The value of the housing market in England and Wales plummeted more than £1.2 billion (US$1.59 billion) last year in its first fall since 2011, according to a report from the U.K.’s Office of National Statistics.
The total housing market value in the two countries was £259 billion (US$344 billion) in 2017, the report, released last week, said.
The number of residential property transactions in England and Wales fell too, down 3.8% to 884,329 in 2017 from 919,458 the year previously. This is the lowest number recorded since 2013, when 790,585 transactions were logged.
Flats and maisonettes were the property type to see their sales numbers fall furthest, dropping to 161,997 transactions in 2017 from 185,559 in 2016, a decline of more than 12%.
Terraced houses and detached houses also logged transaction declines, falling 5.16% and 1.25% respectively.

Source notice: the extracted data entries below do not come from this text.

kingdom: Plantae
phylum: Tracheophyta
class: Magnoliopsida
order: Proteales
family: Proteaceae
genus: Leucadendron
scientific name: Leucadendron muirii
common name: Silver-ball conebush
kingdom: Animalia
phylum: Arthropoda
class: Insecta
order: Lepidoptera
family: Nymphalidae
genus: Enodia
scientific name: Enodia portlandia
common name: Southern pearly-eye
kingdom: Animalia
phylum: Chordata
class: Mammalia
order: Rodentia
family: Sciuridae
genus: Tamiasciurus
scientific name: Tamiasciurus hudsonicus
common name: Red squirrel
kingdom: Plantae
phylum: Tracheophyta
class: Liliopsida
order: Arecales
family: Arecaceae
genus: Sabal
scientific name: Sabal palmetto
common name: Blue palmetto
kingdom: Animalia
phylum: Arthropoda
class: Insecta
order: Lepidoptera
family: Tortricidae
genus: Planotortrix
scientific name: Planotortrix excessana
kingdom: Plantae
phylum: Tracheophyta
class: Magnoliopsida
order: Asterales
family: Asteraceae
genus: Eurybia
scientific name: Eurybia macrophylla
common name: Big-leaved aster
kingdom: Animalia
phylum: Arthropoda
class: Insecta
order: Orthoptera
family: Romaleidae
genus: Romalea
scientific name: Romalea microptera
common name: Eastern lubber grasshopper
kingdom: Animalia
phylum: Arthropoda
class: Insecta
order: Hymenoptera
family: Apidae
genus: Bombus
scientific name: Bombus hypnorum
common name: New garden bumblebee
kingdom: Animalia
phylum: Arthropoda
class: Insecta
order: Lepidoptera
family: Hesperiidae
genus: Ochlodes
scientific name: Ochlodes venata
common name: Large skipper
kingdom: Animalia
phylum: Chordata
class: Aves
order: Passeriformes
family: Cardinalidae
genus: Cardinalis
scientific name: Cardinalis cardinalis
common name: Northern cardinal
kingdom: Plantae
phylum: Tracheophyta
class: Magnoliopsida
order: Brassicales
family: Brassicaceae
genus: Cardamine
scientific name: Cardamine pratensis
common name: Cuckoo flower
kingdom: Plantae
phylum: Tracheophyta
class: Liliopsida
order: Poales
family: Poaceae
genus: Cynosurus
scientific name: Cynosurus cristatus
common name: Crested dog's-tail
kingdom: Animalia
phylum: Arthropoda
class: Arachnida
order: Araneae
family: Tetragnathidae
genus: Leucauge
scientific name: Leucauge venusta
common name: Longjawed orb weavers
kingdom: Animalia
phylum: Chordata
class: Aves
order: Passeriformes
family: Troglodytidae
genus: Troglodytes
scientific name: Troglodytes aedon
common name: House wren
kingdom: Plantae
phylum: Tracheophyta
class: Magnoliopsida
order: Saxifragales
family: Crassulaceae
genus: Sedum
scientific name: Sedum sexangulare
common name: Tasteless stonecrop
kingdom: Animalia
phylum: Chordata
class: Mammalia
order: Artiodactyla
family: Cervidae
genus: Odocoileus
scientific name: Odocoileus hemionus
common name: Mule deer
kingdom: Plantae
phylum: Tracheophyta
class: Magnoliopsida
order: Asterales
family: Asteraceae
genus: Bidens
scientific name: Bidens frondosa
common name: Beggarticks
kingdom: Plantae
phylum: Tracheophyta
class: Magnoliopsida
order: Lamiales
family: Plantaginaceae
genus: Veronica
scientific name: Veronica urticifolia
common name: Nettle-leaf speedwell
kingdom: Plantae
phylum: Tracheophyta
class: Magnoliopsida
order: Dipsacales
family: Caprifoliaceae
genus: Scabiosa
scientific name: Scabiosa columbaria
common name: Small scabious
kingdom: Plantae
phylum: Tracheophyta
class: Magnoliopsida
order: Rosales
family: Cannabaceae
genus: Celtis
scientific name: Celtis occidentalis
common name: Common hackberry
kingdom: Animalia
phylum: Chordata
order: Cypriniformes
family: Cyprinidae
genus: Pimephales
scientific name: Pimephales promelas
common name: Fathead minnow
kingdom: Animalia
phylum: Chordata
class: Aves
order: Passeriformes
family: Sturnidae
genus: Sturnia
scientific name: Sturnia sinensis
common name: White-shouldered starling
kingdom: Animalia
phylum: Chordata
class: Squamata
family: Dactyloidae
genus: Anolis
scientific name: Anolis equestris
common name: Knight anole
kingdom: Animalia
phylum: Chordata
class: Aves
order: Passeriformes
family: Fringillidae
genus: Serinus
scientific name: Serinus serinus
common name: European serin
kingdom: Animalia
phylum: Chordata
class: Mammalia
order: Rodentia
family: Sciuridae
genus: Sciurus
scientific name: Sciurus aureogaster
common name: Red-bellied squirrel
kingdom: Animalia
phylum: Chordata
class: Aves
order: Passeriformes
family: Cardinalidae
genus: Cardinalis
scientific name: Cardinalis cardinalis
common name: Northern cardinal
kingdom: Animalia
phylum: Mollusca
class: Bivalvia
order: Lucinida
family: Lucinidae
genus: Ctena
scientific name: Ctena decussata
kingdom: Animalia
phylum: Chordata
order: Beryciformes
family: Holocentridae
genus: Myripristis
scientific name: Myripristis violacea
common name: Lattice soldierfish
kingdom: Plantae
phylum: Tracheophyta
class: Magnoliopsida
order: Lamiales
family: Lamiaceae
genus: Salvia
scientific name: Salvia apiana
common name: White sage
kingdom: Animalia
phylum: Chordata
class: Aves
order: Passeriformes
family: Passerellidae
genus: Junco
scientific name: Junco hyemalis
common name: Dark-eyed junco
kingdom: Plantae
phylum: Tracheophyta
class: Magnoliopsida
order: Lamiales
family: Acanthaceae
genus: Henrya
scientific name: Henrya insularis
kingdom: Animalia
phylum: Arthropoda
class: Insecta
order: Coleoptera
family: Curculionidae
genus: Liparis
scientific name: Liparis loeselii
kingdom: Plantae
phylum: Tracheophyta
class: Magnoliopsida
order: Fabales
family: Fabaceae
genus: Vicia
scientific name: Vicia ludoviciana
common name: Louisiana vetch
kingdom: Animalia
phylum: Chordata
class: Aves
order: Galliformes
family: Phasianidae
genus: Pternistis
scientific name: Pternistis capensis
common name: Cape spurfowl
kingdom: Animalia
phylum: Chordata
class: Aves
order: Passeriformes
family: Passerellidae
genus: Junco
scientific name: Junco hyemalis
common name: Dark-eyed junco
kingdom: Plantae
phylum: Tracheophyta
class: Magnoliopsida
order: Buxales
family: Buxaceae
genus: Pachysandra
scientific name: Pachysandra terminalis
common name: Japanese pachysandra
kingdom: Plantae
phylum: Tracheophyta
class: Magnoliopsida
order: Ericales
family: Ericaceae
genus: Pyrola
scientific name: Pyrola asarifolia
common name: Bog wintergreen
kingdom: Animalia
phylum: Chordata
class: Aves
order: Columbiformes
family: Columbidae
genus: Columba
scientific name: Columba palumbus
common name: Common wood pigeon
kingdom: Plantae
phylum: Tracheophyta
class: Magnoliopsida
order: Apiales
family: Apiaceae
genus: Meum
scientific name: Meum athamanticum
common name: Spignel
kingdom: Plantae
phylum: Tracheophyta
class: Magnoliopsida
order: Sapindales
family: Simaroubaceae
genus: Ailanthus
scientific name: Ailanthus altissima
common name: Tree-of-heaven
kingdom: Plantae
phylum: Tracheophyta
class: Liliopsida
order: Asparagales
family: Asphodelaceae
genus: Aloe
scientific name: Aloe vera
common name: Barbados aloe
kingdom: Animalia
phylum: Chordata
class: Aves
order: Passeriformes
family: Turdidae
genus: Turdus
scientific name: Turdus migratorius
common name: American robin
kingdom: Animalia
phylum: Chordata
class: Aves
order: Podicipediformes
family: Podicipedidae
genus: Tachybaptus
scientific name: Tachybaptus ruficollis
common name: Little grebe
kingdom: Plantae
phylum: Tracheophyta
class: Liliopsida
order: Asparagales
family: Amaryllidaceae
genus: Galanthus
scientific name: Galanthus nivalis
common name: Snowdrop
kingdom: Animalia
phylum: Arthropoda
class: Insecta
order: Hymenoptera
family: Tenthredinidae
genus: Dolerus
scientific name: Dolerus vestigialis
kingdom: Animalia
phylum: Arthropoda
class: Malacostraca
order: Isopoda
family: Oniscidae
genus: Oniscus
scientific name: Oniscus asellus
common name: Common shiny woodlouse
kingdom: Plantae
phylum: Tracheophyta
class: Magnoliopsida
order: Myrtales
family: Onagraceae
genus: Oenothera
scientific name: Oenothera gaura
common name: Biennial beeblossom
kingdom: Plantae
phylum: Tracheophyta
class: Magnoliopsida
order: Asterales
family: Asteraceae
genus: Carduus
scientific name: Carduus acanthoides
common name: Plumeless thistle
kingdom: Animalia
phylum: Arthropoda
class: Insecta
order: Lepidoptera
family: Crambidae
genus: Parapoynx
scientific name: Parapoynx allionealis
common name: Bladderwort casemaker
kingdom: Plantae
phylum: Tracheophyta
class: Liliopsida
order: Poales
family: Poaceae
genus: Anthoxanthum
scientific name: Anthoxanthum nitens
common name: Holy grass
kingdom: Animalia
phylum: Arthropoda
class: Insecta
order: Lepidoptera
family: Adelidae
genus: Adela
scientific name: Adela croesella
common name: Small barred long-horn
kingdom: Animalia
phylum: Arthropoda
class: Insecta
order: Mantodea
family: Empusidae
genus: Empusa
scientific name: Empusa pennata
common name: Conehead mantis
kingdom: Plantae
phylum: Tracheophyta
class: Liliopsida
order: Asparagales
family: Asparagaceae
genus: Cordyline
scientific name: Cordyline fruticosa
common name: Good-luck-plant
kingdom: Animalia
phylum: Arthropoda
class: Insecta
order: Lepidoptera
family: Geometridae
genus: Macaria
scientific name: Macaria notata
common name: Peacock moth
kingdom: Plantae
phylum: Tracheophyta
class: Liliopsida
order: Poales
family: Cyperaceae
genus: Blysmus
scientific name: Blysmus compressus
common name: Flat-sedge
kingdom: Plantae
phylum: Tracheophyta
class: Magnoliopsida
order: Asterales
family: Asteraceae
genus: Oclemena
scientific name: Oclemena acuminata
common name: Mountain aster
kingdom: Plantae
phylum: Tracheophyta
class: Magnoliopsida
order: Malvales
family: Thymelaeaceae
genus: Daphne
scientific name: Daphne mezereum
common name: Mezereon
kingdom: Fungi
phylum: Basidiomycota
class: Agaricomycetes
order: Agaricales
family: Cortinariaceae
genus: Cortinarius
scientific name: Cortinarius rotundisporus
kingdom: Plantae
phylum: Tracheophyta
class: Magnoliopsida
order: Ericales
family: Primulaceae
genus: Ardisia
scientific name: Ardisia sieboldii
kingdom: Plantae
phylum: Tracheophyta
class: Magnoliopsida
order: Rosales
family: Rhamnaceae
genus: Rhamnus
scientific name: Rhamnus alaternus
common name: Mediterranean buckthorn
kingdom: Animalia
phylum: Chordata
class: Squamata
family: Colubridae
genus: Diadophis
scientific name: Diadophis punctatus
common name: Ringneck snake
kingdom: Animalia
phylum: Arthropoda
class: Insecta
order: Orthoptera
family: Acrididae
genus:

Semi-detached homes were the only property type to log transaction increases last year, the report said. Sales rose marginally, up 1.9% to 250,614 from the year prior.
But while the overall value of the market and transaction levels fell, the postcode-level analysis found that the median price paid for residential properties increased in 67% of areas across England and Wales compared to the prior year. But 2016 saw prices perform slightly better, with 70% of areas logging median price paid increases that year.
The median price paid varied drastically across the postcodes analyzed in England and Wales, ranging from just £24,000 (US$31,876) up to £7.77 million (US$10.32 million).
All 41 of the postcodes where median prices were £2 million (US$2.65 million) or more last year were in London.